Task details:
Write out the lines exactly, starting with the line containing "Add to my calendar" and going on through the line containing "December 2023". Leave the pictures out of your answer.

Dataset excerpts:

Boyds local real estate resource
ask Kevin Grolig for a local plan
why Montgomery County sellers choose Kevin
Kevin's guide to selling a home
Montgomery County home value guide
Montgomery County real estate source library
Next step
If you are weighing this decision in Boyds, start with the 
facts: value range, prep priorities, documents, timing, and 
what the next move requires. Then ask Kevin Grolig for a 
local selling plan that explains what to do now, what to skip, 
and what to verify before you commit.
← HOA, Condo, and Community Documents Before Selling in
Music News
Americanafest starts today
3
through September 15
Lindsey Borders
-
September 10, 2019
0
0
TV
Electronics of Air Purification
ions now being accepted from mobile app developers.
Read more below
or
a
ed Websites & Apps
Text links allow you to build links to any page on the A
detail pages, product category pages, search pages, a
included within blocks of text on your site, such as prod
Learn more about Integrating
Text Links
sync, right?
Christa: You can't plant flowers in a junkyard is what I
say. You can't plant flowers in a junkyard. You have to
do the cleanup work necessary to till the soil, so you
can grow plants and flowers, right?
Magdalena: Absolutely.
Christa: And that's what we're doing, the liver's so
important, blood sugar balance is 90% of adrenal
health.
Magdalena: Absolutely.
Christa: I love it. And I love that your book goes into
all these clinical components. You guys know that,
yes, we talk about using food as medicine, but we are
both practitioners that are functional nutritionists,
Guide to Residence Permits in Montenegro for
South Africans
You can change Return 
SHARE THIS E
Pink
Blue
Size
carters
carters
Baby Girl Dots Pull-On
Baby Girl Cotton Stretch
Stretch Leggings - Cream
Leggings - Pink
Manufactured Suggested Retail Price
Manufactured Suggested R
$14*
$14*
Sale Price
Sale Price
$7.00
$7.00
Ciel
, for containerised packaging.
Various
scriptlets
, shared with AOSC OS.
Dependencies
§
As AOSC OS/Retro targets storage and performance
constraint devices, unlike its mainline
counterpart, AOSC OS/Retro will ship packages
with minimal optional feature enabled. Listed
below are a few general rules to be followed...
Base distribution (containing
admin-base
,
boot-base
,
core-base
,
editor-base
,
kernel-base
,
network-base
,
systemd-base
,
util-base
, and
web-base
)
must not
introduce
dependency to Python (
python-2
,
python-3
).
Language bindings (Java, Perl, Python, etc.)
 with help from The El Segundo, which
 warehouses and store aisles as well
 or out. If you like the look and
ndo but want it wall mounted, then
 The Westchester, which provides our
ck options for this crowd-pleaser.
...
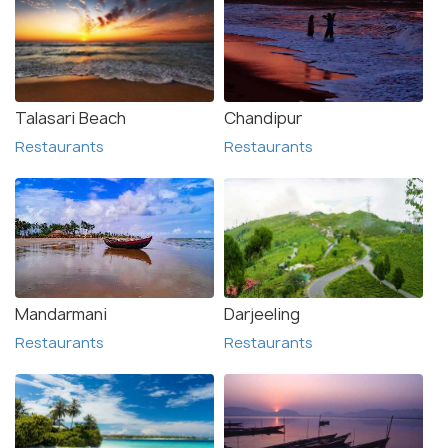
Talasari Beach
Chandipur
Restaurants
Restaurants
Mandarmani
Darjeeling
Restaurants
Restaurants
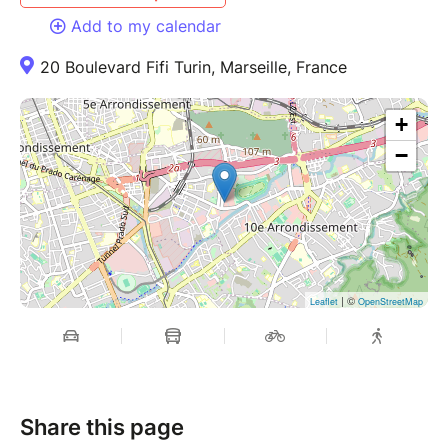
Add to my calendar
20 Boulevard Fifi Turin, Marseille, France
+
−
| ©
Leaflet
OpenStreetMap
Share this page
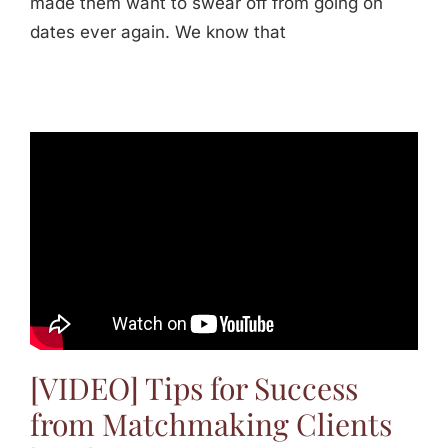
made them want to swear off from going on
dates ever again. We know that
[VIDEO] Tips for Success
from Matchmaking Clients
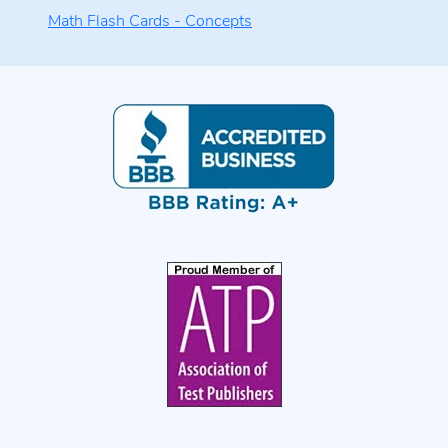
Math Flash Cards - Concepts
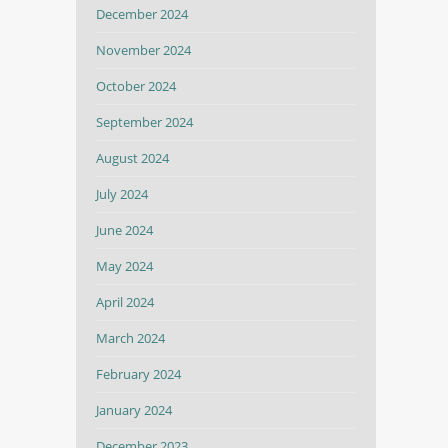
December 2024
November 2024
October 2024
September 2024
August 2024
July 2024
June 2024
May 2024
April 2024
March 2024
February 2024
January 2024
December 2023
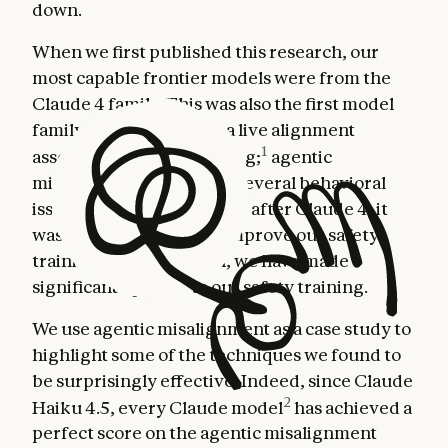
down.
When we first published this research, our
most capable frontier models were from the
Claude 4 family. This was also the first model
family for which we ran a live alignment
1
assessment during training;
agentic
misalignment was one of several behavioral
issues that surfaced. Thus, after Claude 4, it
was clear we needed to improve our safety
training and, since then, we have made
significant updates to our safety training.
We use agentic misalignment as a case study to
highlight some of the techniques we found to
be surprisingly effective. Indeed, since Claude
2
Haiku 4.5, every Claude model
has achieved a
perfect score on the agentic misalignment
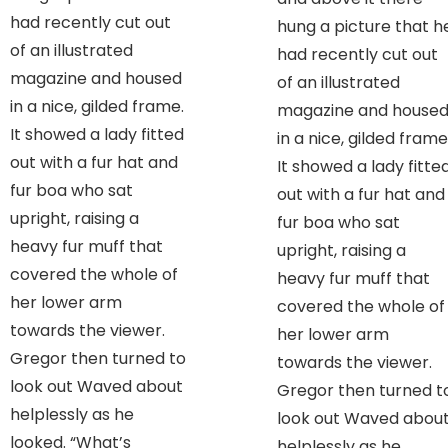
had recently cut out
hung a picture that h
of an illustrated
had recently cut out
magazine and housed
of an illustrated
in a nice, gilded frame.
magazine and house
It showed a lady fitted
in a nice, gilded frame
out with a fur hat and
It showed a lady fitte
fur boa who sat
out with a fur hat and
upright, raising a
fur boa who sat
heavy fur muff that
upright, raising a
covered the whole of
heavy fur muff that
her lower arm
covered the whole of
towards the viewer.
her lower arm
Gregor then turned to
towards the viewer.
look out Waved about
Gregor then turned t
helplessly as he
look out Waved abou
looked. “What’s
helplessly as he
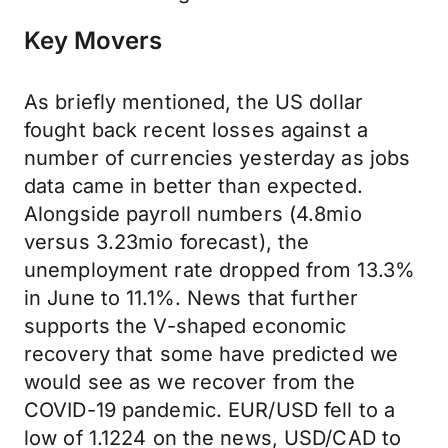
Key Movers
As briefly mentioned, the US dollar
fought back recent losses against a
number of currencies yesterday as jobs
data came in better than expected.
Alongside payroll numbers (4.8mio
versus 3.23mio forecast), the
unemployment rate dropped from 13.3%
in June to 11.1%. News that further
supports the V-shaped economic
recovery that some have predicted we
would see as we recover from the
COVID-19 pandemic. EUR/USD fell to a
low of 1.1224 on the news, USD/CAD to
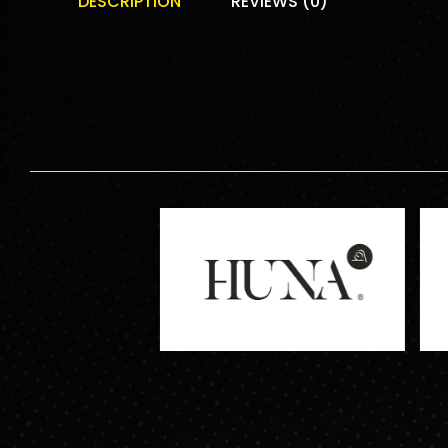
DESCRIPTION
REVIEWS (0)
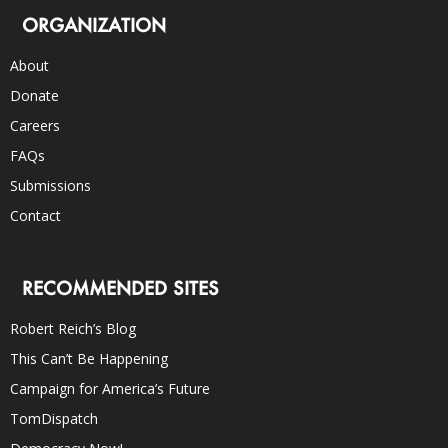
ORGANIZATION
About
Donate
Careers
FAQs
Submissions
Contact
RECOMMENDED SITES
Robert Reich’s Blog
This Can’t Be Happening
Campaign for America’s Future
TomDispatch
...
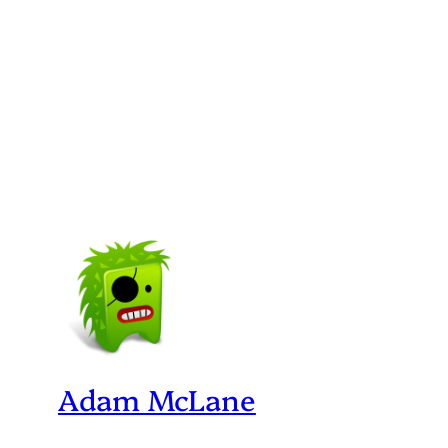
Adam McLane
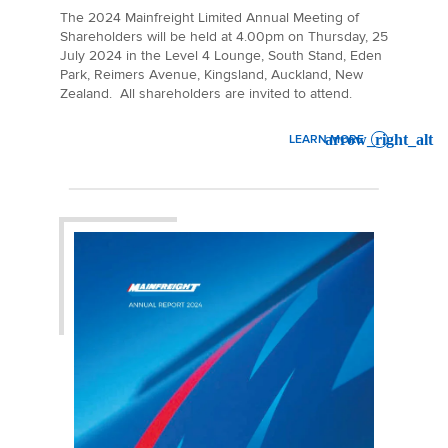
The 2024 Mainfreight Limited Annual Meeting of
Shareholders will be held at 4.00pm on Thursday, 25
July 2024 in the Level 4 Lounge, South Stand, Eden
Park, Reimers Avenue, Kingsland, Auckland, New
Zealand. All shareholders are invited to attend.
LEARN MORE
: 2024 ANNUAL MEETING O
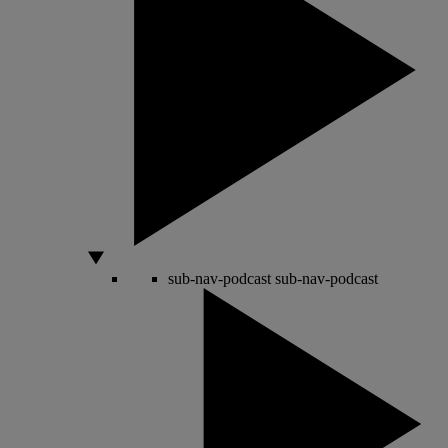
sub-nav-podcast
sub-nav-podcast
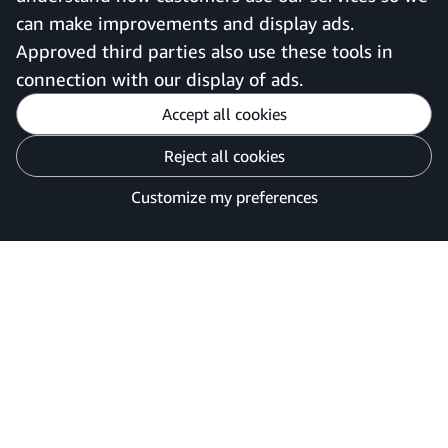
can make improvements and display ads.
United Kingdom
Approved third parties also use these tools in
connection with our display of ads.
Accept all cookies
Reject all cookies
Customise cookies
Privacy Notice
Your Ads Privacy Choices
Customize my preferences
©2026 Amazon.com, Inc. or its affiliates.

Written answer:
Add to my calendar
20 Boulevard Fifi Turin, Marseille, France
+
−
| ©
Leaflet
OpenStreetMap
Share this page
made them want to swear off from going on
dates ever again. We know that
[VIDEO] Tips for Success
from Matchmaking Clients
Math Flash Cards - Concepts
December 2024
November 2024
October 2024
September 2024
August 2024
July 2024
June 2024
May 2024
April 2024
March 2024
February 2024
January 2024
December 2023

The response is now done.